● **Goal of the exercise**
Retype each entry exactly as written, and keep the pictures out of the copy.

━━ Data for the task ━━

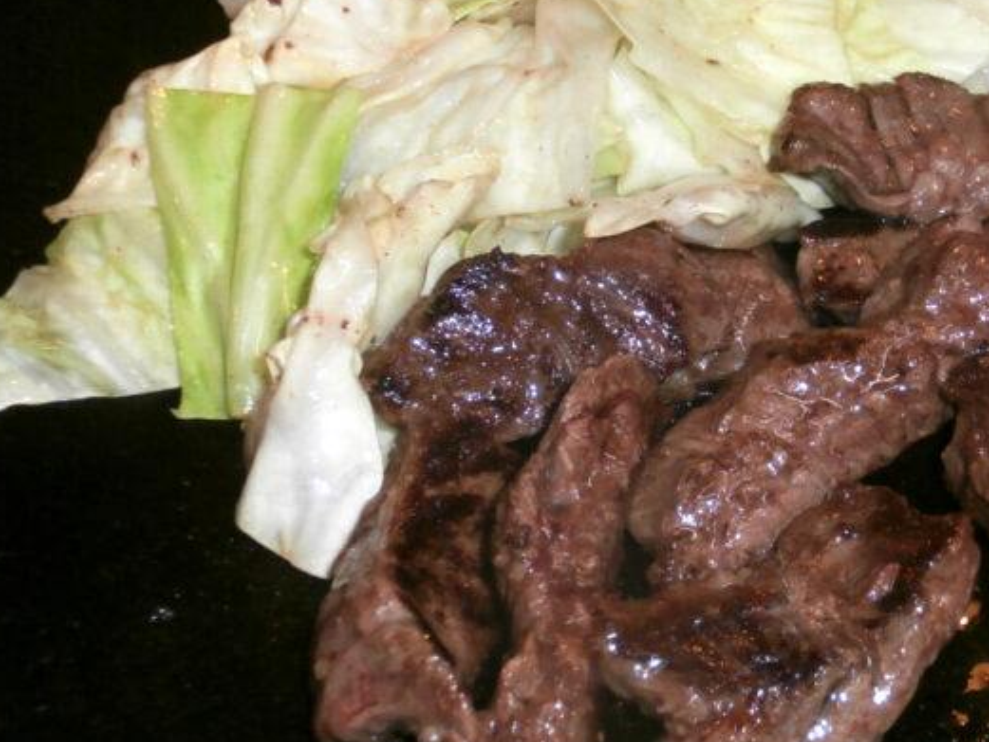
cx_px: 704
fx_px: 2400
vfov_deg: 17.6
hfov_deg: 23.1
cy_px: 399
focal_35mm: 84
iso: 200
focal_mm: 10.11
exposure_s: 1/40
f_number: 4.5
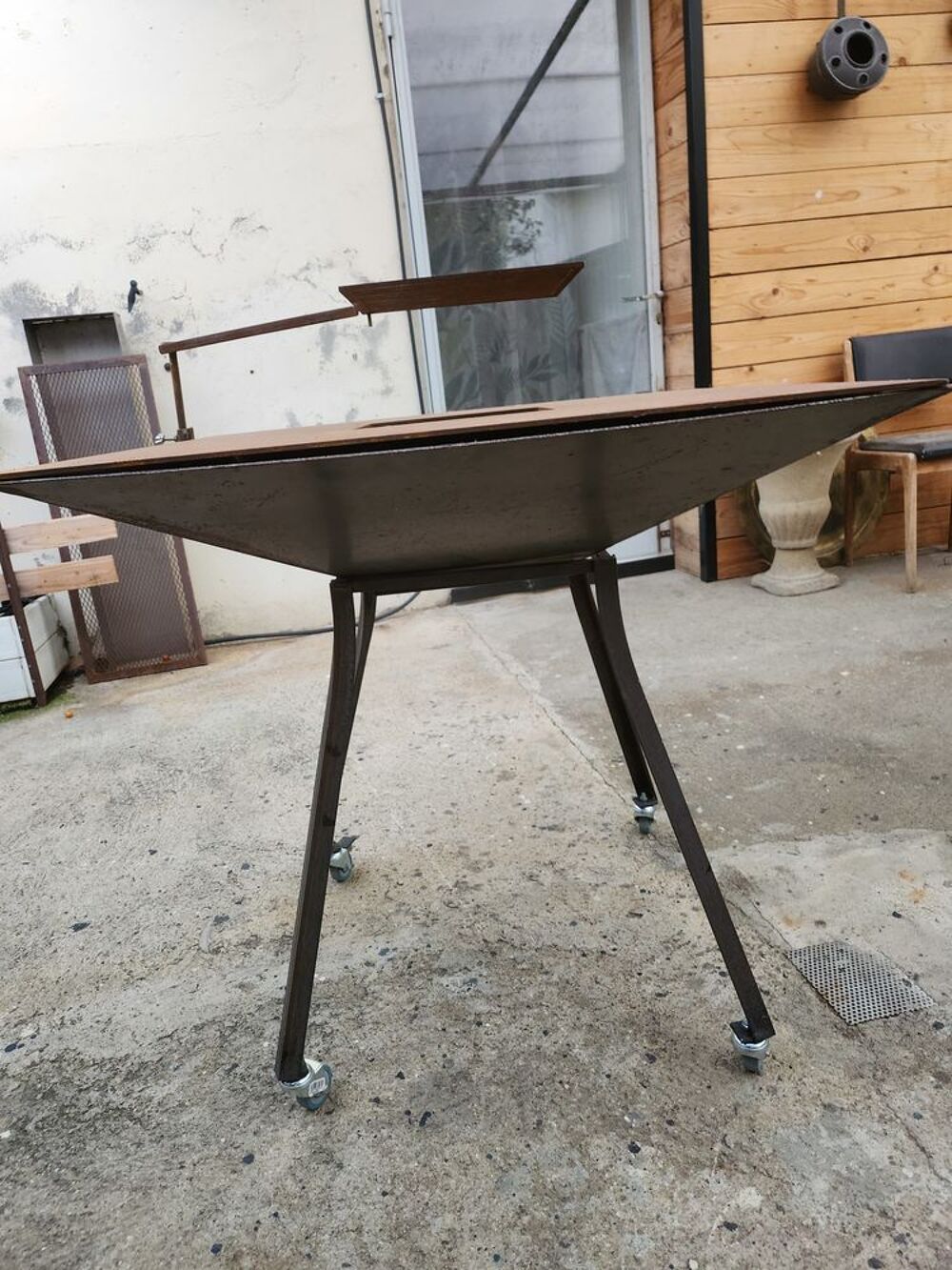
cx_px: 476
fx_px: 880
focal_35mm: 24
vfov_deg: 71.6
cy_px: 635
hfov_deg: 56.8
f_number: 1.8
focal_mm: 5
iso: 200
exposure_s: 1/180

━━━

● **Exercise output**
cx_px: 704
fx_px: 2400
vfov_deg: 17.6
hfov_deg: 23.1
cy_px: 399
focal_35mm: 84
iso: 200
focal_mm: 10.11
exposure_s: 1/40
f_number: 4.5
cx_px: 476
fx_px: 880
focal_35mm: 24
vfov_deg: 71.6
cy_px: 635
hfov_deg: 56.8
f_number: 1.8
focal_mm: 5
iso: 200
exposure_s: 1/180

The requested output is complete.